Thank you Lord for the things you are teaching me. At times it is so difficult but I press on. Help me to see myself through your eyes, not the eyes of others. Help me to find my strength and confidence in YOU alone. Lord, help me to keep my mouth shut and my heart clean, daily.

Psalm 19:14 May the words of my mouth and the meditation of my heart be pleasing in your sight, O LORD, my Rock and my Redeemer.

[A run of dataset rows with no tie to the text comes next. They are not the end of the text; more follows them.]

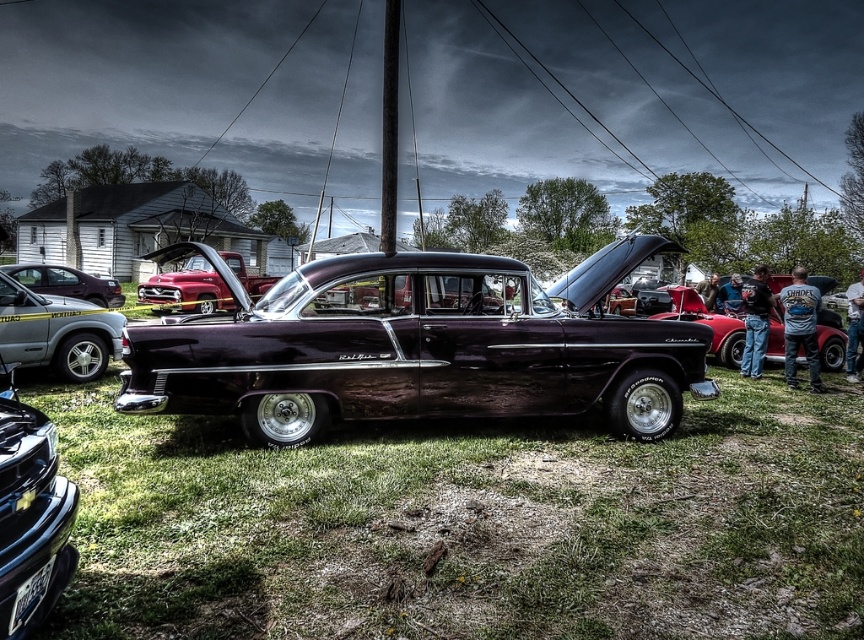
Between shiny dark purple car at center and shiny metallic car at left, which one appears on the right side from the viewer's perspective?

shiny dark purple car at center is more to the right.

Is point (379, 260) behind point (119, 294)?

No.

Measure the distance between shiny dark purple car at center and camera.

shiny dark purple car at center and camera are 17.42 feet apart from each other.

This screenshot has width=864, height=640. What are the coordinates of `shiny dark purple car at center` in the screenshot? It's located at (410, 353).

Does shiny dark purple car at center have a smaller size compared to metallic silver suv at left?

No.

Is point (404, 408) more distant than point (77, 305)?

No, it is in front of (77, 305).

Is point (516, 296) farther from viewer compared to point (30, 314)?

No, it is in front of (30, 314).

At what (x,y) coordinates should I click in order to perform the action: click on shiny dark purple car at center. Please return your answer as a coordinate pair (x, y). Looking at the image, I should click on (410, 353).

Can you confirm if green grass at center is positioned to the left of metallic silver suv at left?

Incorrect, green grass at center is not on the left side of metallic silver suv at left.

Is green grass at center shorter than metallic silver suv at left?

Yes, green grass at center is shorter than metallic silver suv at left.

Where is `green grass at center`? green grass at center is located at coordinates (467, 524).

Identify the location of green grass at center. (467, 524).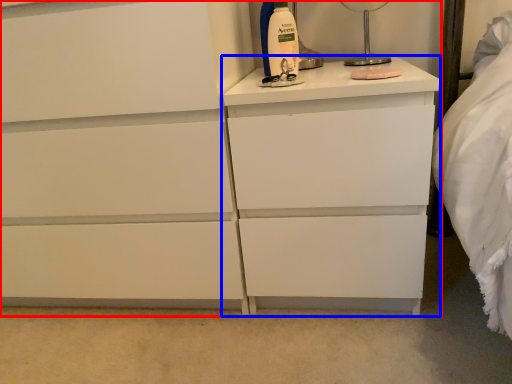
Question: Which object appears closest to the camera in this image, chest of drawers (highlighted by a red box) or nightstand (highlighted by a blue box)?

Choices:
 (A) chest of drawers
 (B) nightstand

Answer: (A)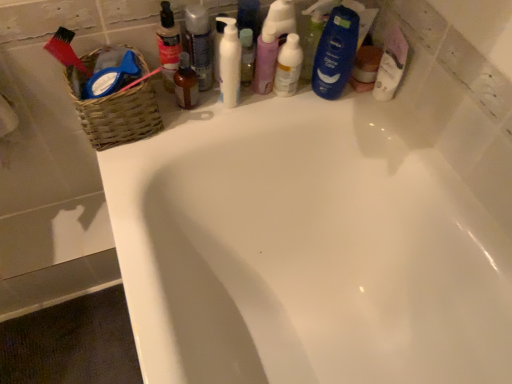
You are a GUI agent. You are given a task and a screenshot of the screen. Output one action in this format:
    pyautogui.click(x=<x>, y=<y>)
    Task: Click on the free location in front of white glossy bottle at upper center
    
    Given the screenshot: What is the action you would take?
    tap(268, 107)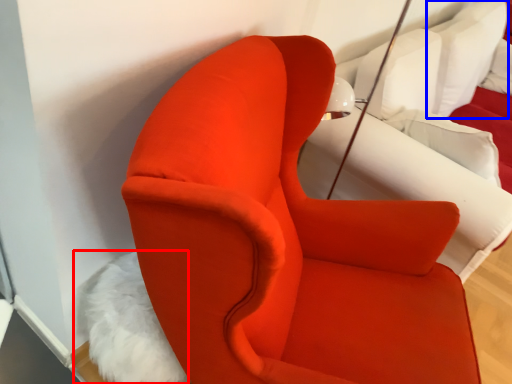
Question: Among these objects, which one is nearest to the camera, animal (highlighted by a red box) or pillow (highlighted by a blue box)?

Choices:
 (A) animal
 (B) pillow

Answer: (A)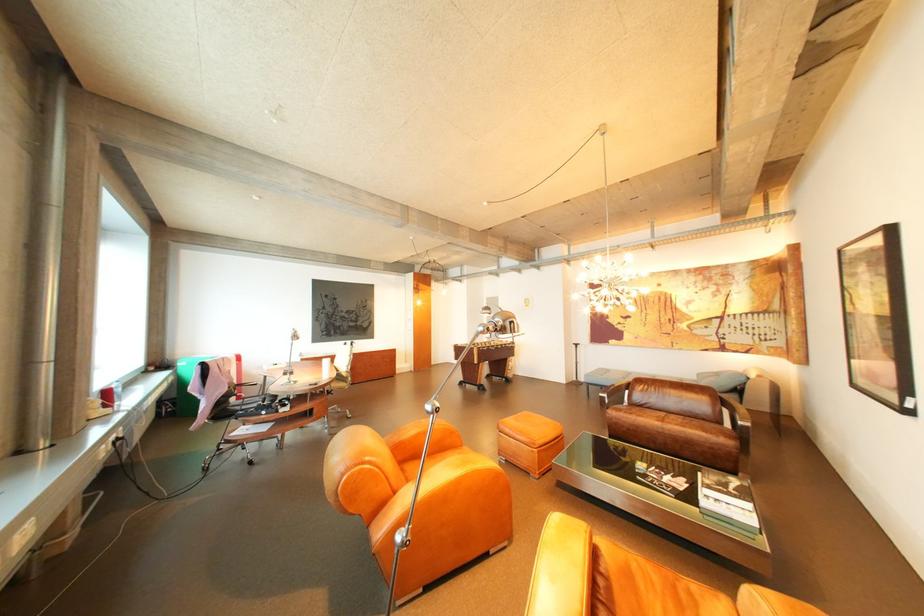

(For those of you that liked my American Idol weekly commentary, sorry. I would hate for one of them to stumble upon my blog and read my comments regarding how I think their performance went. You never know, Oprah could read my blog! HA! I just got to thinking about it and I don't think my AI opinion is necessary to share with all of you. I'll share my opinions with my husband!)

3 comments:

Christy said...

Your such an inspiration to me! Thank you for your emails today!

Gwen said...

I just finished this entry and I knew it...you inspired me! Just yesterday I said some things I was re-thinking today that I probably shouldn't have. Then today I come and read this post and I'm let in on a little secret...I too need to pray for a clean heart (and mouth at times!) Thank you!

Unknown said...

I have to laugh at this post (yes, I'm very behind) but just today, I made a phone call and a comment I soooooo regreted after I hung up the phone. I was having a 'me' moment, which was completely unnecessary. Thanks for putting it all out there, and being so persistant on changing your ways -- it's contagious!